Born: 10 September 1942, United States
Died: NA
Country most active: United States
Also known as: Christine Mann
The following is republished from NASA. This piece falls under under public domain, as copyright does not apply to “any work of the U.S. Government” where “a work prepared by an officer or employee of the U.S. Government as part of that person’s official duties” (See, 17 U.S.C. §§ 101, 105).
In 1967, Christine Darden was added to the pool of ‘human computers’ who wrote complex programs and tediously crunched numbers for engineers at NASA’s Langley Research Center. But Darden wanted to do more than process the data — she wanted to create it.
After wading through daily calculations for eight years, Darden approached her supervisor to ask why men, with the same educational background as her (a master of science in applied mathematics), were being hired as engineers. Impressed by her skills, her supervisor transferred her to the engineering section, where she was one of few female aerospace engineers at NASA Langley during that time.
Her first assignment was to write a computer program for sonic boom. That program launched a 25-year career of working sonic boom minimization. Darden continued her education at George Washington University, and in 1983, she earned a doctorate degree in mechanical engineering.
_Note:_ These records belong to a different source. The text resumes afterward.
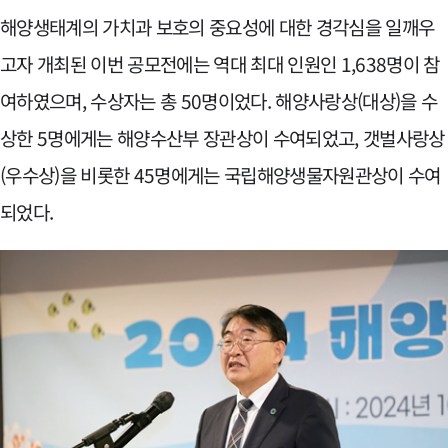
해양생태계의 가치과 보호의 중요성에 대한 경각심을 일깨우
고자 개최된 이번 공모전에는 역대 최대 인원인 1,638명이 참
여하였으며, 수상자는 총 50명이었다. 해양사랑상(대상)을 수
상한 5명에게는 해양수산부 장관상이 수여되었고, 갯벌사랑상
(우수상)을 비롯한 45명에게는 국립해양생물자원관상이 수여
되었다.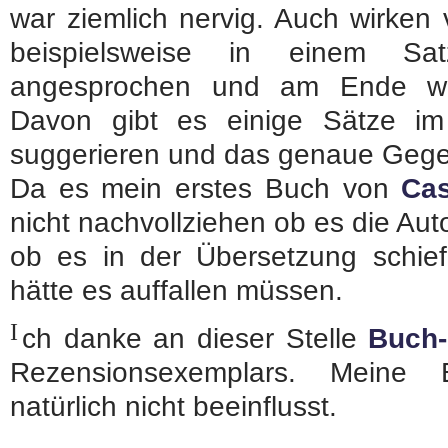
war ziemlich nervig. Auch wirken 
beispielsweise in einem Sat
angesprochen und am Ende wa
Davon gibt es einige Sätze im
suggerieren und das genaue Gegent
Da es mein erstes Buch von
Cas
nicht nachvollziehen ob es die Aut
ob es in der Übersetzung schiefg
hätte es auffallen müssen.
I
ch danke an dieser Stelle
Buch
Rezensionsexemplars. Meine
natürlich nicht beeinflusst.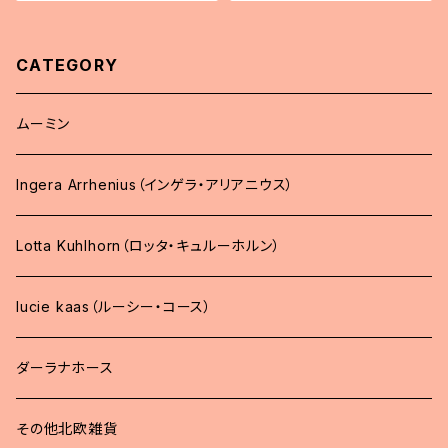
CATEGORY
ムーミン
Ingera Arrhenius（インゲラ・アリアニウス）
Lotta Kuhlhorn（ロッタ・キュルーホルン）
lucie kaas（ルーシー・コース）
ダーラナホース
その他北欧雑貨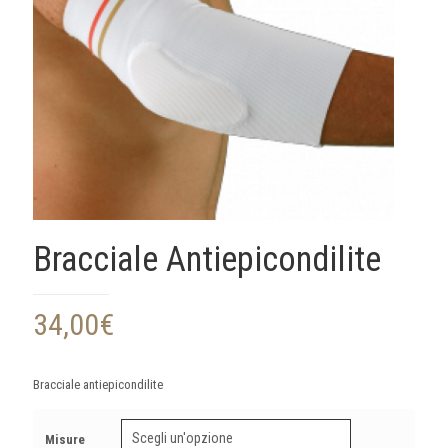
Bracciale Antiepicondilite
34,00
€
Bracciale antiepicondilite
Misure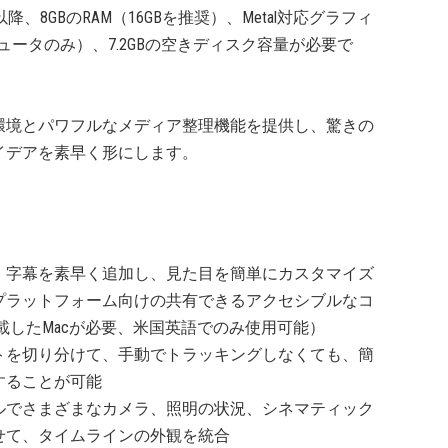
5.6以降、8GBのRAM（16GBを推奨）、Metal対応グラフィ
ンピュータのみ）、7.2GBの空きディスク容量が必要で
ビデオ編集環境とパワフルなメディア整理機能を提供し、驚きの
イデアを素早く形にします。
、字幕を素早く追加し、見た目を簡単にカスタマイズ
プラットフォーム向けの共有できるアクセシブルなコ
搭載したMacが必要、米国英語でのみ使用可能）
トを切り分けて、手動でトラッキングしなくても、簡
することが可能
ルでさまざまなカメラ、照明の状況、シネマティック
せて、タイムラインの外観を統合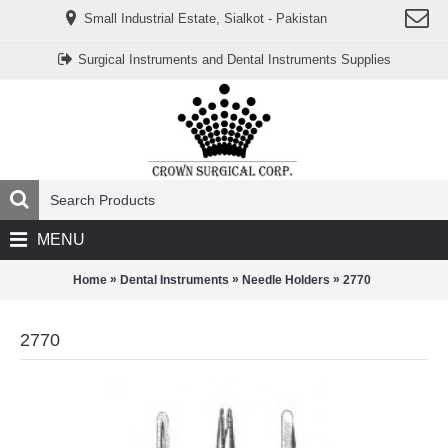
www.خریدفالووراینستاگرام.com
Small Industrial Estate, Sialkot - Pakistan
Digi-
follower.com
dg-
Surgical Instruments and Dental Instruments Supplies
ads.com
digi-
members.com
buy-
follower.co
خريدهاست.com
ربات
تریدر
خریدفالوورایرانی.com
قیمت-
لیر-
ترکیه.com
MENU
www.smmpro.vip
bankfollower.com
تبلیغات-
»
»
»
Home
Dental Instruments
Needle Holders
2770
درگوگل.com
اگر
به
2770
دنبال
افزایش
اعتبار
پیج
اینستاگرام
خود
هستید،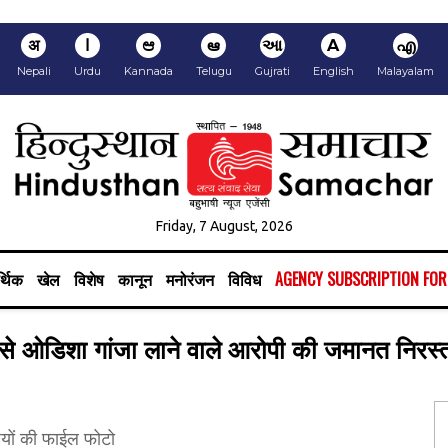
अ
ا
ಆ
ఆ
આ
A
എ
Nepali
Urdu
Kannada
Telugu
Gujrati
English
Malayalam
Friday, 7 August, 2026
्थिक
खेल
विशेष
कानून
मनोरंजन
विविध
AGENCY SUBSCRIPTION FO
प से ओडिशा गांजा लाने वाले आरोपी की जमानत निरस्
During her 40-year career at NASA, she led an advisory team composed of representatives from industrial manufacturers and academic institutions, became the deputy program manager of The TU-144 Experiments Program, an element of NASA’s High Speed Research Program; and, in 1999, she was appointed as the director in the Program Management Office of the Aerospace Performing Center where she was responsible for Langley research in air traffic management and other aeronautics programs managed at other NASA Centers. Darden also served as technical consultant on numerous government and private projects, and she is the author of more than 50 publications in the field of high lift wing design in supersonic flow, flap design, sonic boom prediction, and sonic boom minimization.